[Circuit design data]
────
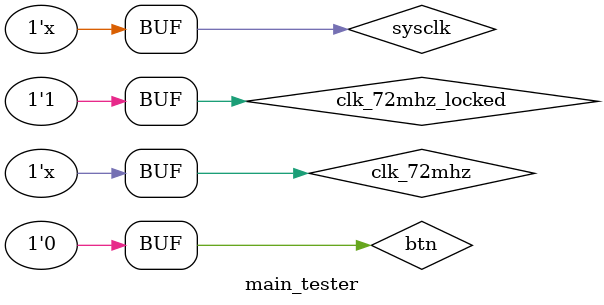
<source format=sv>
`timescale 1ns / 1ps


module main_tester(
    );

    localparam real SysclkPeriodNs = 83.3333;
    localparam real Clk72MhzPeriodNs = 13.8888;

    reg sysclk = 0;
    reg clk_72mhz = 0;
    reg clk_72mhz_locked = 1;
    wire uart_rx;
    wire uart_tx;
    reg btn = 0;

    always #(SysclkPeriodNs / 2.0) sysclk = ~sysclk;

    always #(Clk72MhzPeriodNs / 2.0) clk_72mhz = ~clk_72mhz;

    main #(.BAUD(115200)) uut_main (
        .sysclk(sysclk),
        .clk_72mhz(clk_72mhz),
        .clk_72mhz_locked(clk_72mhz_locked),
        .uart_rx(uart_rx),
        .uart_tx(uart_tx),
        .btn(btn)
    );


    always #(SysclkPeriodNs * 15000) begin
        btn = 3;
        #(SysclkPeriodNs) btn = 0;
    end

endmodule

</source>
────
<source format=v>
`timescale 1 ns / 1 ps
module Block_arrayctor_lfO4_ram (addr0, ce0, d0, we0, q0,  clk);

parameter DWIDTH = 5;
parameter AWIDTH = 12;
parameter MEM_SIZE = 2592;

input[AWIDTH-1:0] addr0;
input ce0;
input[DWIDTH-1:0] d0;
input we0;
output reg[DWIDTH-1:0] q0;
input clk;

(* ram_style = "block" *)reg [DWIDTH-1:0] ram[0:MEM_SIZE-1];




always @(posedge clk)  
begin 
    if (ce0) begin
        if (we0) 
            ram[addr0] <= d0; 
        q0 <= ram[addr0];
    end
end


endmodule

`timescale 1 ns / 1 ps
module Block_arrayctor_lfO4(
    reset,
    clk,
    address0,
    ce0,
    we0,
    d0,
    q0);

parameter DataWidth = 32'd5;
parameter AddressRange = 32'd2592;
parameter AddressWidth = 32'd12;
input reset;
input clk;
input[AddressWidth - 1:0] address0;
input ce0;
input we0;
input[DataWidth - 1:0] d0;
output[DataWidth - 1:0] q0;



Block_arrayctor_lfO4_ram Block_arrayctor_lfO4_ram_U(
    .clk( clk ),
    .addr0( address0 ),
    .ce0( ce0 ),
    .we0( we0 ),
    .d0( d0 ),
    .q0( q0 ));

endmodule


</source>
────
**Exercise details:** Please return every line of the records above that contains the word "real".

**Solution:**
    localparam real SysclkPeriodNs = 83.3333;
    localparam real Clk72MhzPeriodNs = 13.8888;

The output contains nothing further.